§ AIM OF THE TASK:
Could you retype every record below exactly as it appears?

§ DATA TO PROCESS:
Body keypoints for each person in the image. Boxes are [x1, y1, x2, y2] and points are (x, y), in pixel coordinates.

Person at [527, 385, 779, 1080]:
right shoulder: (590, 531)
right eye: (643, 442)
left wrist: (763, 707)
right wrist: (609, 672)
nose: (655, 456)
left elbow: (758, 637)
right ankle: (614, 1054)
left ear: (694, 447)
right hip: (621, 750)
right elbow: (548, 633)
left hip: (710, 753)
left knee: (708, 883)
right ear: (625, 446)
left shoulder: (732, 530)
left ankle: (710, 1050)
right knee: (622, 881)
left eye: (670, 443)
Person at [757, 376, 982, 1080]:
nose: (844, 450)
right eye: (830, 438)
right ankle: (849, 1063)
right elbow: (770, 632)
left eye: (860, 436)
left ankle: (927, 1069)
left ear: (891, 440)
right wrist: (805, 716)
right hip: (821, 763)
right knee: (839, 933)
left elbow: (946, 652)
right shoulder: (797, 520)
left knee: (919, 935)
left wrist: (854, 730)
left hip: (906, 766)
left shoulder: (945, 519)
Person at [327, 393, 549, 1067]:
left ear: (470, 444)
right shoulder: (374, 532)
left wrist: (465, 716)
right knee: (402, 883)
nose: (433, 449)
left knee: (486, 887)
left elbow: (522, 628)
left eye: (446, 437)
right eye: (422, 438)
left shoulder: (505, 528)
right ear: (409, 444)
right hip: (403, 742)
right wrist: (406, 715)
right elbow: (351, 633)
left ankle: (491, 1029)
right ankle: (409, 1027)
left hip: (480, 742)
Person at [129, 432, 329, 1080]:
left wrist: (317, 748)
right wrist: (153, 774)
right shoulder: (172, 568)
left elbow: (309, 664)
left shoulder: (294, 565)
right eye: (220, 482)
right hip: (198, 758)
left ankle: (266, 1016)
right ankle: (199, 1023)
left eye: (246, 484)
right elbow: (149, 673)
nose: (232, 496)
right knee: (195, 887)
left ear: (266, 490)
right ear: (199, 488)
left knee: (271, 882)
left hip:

§ PROBLEM SOLUTION:
Body keypoints for each person in the image. Boxes are [x1, y1, x2, y2] and points are (x, y), in pixel coordinates.

Person at [527, 385, 779, 1080]:
right shoulder: (590, 531)
right eye: (643, 442)
left wrist: (763, 707)
right wrist: (609, 672)
nose: (655, 456)
left elbow: (758, 637)
right ankle: (614, 1054)
left ear: (694, 447)
right hip: (621, 750)
right elbow: (548, 633)
left hip: (710, 753)
left knee: (708, 883)
right ear: (625, 446)
left shoulder: (732, 530)
left ankle: (710, 1050)
right knee: (622, 881)
left eye: (670, 443)
Person at [757, 376, 982, 1080]:
nose: (844, 450)
right eye: (830, 438)
right ankle: (849, 1063)
right elbow: (770, 632)
left eye: (860, 436)
left ankle: (927, 1069)
left ear: (891, 440)
right wrist: (805, 716)
right hip: (821, 763)
right knee: (839, 933)
left elbow: (946, 652)
right shoulder: (797, 520)
left knee: (919, 935)
left wrist: (854, 730)
left hip: (906, 766)
left shoulder: (945, 519)
Person at [327, 393, 549, 1067]:
left ear: (470, 444)
right shoulder: (374, 532)
left wrist: (465, 716)
right knee: (402, 883)
nose: (433, 449)
left knee: (486, 887)
left elbow: (522, 628)
left eye: (446, 437)
right eye: (422, 438)
left shoulder: (505, 528)
right ear: (409, 444)
right hip: (403, 742)
right wrist: (406, 715)
right elbow: (351, 633)
left ankle: (491, 1029)
right ankle: (409, 1027)
left hip: (480, 742)
Person at [129, 432, 329, 1080]:
left wrist: (317, 748)
right wrist: (153, 774)
right shoulder: (172, 568)
left elbow: (309, 664)
left shoulder: (294, 565)
right eye: (220, 482)
right hip: (198, 758)
left ankle: (266, 1016)
right ankle: (199, 1023)
left eye: (246, 484)
right elbow: (149, 673)
nose: (232, 496)
right knee: (195, 887)
left ear: (266, 490)
right ear: (199, 488)
left knee: (271, 882)
left hip:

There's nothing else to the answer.